Trivalent lanthanoid ions which do not show any colour, are

$La^{3+}$ and $Lu^{3+}$

The correct answer is Option (3) → $La^{3+}$ and $Lu^{3+}$.

To determine which trivalent lanthanoid ions do not show any color, we need to consider their electronic configurations and the presence of unfilled \(4f\) orbitals, which are responsible for the absorption of visible light and hence color.

Lanthanoid Series Overview

The lanthanides (or lanthanoids) consist of \(15\) elements, from lanthanum \((La)\) to lutetium \((Lu)\), with the common oxidation state being \(+3\) (trivalent). The electronic configuration for the trivalent lanthanides can be generalized as \([Xe] 4f^{n} 6s^2\), where \(n\) varies from 0 to 14 as we move across the series.

Analysis of Options

1.\( Nd^{3+}\) and \( Eu^{3+}\)

\( Nd^{3+}\) (Neodymium): Has a configuration of \([Xe] 4f^3\), which does have partially filled 4f orbitals. It shows color (purple).

\( Eu^{3+}\) (Europium): Configuration is \([Xe] 4f^7\), which is also partially filled.
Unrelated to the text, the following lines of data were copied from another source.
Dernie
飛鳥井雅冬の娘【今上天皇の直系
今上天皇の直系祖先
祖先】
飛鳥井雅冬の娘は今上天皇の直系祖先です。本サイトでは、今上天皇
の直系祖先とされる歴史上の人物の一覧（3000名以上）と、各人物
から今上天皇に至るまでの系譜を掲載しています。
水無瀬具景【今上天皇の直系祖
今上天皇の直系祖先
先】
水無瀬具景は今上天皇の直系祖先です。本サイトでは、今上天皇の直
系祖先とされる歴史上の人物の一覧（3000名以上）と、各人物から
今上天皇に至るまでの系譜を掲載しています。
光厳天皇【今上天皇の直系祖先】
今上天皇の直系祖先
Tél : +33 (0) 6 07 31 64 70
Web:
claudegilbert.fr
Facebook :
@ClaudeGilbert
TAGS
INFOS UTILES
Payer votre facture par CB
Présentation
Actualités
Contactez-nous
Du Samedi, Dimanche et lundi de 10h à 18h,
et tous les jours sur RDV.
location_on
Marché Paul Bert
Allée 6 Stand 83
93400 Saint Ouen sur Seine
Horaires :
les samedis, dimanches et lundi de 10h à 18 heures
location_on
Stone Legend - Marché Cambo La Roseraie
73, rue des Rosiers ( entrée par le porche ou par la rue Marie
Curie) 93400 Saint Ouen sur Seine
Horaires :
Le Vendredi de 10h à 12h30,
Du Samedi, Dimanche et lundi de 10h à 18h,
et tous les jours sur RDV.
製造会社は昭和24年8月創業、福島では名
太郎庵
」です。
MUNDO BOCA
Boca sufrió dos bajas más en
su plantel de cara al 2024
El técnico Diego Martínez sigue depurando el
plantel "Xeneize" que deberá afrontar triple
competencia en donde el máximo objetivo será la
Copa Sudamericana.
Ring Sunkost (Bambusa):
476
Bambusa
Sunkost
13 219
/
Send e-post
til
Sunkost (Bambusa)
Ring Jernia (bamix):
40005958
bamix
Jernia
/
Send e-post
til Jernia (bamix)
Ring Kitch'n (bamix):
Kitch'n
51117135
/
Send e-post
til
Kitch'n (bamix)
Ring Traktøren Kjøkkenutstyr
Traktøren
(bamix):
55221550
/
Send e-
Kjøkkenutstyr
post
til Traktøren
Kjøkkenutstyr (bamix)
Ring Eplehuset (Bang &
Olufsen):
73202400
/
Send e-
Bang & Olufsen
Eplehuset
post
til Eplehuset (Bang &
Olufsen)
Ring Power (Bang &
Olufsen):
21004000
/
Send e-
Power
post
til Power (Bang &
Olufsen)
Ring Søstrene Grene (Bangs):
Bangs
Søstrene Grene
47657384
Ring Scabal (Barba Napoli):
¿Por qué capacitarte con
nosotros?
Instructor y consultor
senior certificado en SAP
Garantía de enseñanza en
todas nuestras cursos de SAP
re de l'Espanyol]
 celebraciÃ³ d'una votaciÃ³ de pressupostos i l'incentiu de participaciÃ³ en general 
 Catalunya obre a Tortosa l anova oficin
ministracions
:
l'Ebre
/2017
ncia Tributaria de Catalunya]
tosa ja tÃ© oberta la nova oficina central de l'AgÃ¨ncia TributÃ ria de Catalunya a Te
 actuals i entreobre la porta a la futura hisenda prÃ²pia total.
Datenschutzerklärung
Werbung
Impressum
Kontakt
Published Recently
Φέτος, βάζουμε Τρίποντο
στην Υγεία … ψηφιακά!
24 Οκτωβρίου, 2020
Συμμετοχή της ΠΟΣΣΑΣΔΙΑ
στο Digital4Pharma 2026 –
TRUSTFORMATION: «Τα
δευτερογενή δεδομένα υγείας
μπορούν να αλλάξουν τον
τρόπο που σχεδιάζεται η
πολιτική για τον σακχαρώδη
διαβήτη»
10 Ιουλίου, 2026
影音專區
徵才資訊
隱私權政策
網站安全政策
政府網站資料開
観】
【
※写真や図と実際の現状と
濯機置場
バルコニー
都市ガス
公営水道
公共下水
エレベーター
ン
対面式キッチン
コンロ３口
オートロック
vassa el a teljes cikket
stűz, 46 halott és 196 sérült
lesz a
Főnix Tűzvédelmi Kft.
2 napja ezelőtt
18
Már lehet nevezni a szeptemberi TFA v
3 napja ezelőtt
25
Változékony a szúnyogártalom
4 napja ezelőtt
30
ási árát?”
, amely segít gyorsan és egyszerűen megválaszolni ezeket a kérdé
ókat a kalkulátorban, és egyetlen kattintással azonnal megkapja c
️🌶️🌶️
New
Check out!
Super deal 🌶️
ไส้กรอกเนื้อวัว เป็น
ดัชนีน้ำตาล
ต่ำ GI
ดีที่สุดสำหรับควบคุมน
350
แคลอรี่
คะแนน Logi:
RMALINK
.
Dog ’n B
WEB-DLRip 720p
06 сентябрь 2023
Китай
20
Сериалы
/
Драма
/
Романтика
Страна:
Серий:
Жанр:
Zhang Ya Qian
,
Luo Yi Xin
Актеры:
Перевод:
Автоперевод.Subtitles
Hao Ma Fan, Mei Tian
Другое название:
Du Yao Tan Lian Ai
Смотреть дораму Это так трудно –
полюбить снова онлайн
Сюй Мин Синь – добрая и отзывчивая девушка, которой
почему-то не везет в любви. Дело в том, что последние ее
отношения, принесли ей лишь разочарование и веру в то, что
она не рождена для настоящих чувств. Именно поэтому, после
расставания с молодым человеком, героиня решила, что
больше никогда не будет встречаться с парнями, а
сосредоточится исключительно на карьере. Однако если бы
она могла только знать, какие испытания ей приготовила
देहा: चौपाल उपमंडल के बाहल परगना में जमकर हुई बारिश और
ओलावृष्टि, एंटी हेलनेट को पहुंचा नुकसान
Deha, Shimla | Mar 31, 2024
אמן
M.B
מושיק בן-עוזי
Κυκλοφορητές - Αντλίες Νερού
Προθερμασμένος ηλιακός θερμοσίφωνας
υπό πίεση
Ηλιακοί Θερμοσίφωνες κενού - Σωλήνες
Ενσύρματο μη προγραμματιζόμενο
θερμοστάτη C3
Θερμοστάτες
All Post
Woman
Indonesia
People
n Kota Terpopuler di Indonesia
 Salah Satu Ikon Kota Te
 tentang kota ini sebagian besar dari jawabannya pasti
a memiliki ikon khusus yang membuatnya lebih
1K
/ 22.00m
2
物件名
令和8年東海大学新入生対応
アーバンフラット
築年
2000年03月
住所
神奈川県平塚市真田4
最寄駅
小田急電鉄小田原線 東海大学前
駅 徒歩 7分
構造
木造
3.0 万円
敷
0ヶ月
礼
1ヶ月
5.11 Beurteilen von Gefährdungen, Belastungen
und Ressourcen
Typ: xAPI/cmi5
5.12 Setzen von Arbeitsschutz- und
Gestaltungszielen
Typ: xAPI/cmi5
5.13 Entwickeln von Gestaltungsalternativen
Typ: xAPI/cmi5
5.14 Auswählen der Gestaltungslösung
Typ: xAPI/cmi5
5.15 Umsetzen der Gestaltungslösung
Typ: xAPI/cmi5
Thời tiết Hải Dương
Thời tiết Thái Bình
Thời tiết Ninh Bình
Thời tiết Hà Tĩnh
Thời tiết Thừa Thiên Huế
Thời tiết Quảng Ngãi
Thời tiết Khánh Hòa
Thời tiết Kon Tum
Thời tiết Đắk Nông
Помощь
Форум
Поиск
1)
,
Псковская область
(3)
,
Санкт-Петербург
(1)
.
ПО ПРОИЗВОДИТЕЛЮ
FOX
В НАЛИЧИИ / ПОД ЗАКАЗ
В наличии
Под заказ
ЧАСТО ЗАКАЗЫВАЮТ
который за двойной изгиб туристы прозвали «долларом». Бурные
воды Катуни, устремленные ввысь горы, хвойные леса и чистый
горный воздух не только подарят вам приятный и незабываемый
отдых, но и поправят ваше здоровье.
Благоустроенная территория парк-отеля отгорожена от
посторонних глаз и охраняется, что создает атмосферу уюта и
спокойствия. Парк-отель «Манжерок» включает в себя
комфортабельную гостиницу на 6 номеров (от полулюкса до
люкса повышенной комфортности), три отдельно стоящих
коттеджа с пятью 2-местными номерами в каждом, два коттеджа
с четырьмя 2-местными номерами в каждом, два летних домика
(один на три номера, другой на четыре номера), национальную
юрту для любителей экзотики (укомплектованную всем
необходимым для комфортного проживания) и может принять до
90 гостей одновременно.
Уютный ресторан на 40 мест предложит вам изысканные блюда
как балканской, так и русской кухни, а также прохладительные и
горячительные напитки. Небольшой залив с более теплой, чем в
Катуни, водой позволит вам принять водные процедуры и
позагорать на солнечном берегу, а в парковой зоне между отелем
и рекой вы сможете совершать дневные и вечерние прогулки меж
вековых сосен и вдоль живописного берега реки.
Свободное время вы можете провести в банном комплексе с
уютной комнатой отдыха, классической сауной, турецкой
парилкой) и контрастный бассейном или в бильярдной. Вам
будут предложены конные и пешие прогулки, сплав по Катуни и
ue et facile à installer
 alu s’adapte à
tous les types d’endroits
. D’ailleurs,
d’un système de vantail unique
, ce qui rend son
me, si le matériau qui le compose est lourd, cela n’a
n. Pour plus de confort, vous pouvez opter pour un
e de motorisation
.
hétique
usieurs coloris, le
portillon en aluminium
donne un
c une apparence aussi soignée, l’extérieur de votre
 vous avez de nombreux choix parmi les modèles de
It shows color (red).

2. \( Er^{3+}\) and \( Pm^{3+}\)

\( Er^{3+}\) (Erbium): Configuration is \([Xe] 4f^{11}\), which is partially filled and shows color (pink).

\( Pm^{3+}\) (Promethium): Configuration is \([Xe] 4f^4\) and also shows color (green).

3. \( La^{3+}\) and \( Lu^{3+}\)

\( La^{3+}\) (Lanthanum): Configuration is \([Xe] 6s^2\), and it has no unpaired 4f electrons; it is colorless.

\( Lu^{3+}\) (Lutetium): Configuration is \([Xe] 4f^{14} 6s^2\), also has a filled 4f shell and is colorless.

4. \( Pr^{3+}\) and \( Dy^{3+}\)

\( Pr^{3+}\) (Praseodymium): Configuration is \([Xe] 4f^3\), which is partially filled and shows color (green).

\( Dy^{3+}\) (Dysprosium): Configuration is \([Xe] 4f^{9}\), which is also partially filled and shows color (yellow).

Conclusion

The only lanthanoid ions that do not show any color are:

\( La^{3+}\) (Lanthanum), \( Lu^{3+}\)(Lutetium)

Thus, the correct answer is:

\( La^{3+}\) and \( Lu^{3+}\)